=== YOUR ASSIGNMENT ===
Gather all lines in the data that hold the string "Figure".

=== DATA PROVIDED ===
##############################

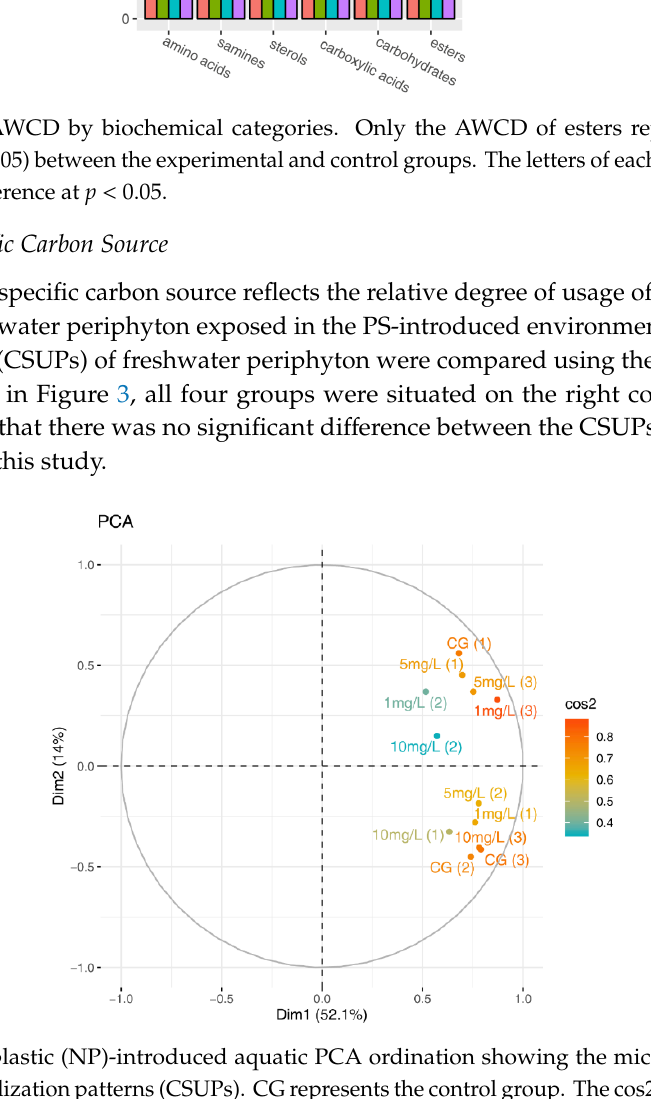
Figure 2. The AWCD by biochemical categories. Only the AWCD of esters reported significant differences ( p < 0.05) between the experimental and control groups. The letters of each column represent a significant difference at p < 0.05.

##############################

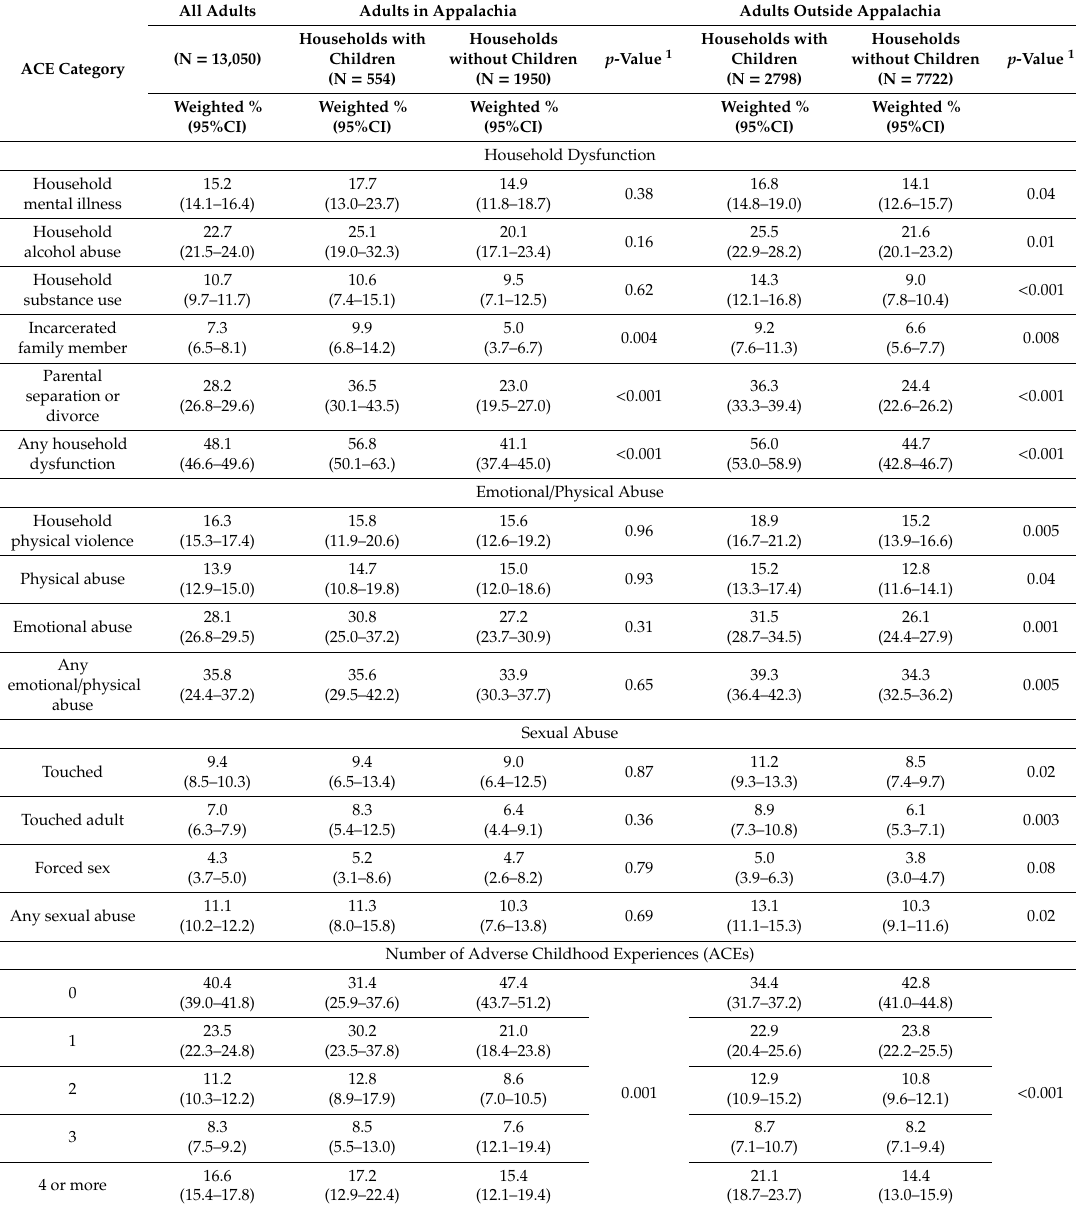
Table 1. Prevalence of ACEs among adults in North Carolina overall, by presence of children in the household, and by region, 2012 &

##############################

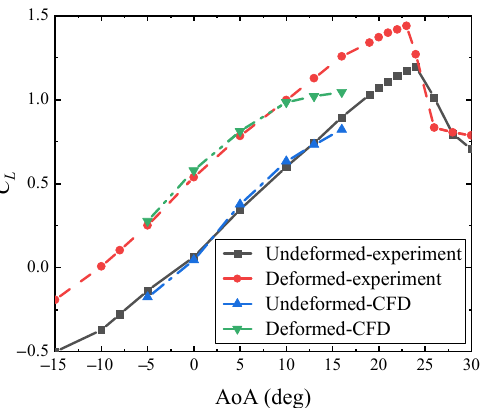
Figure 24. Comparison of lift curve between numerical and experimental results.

##############################

=== REPLY TO THE TASK ===
Figure 2. The AWCD by biochemical categories. Only the AWCD of esters reported significant differences ( p < 0.05) between the experimental and control groups. The letters of each column represent a significant difference at p < 0.05.
Figure 24. Comparison of lift curve between numerical and experimental results.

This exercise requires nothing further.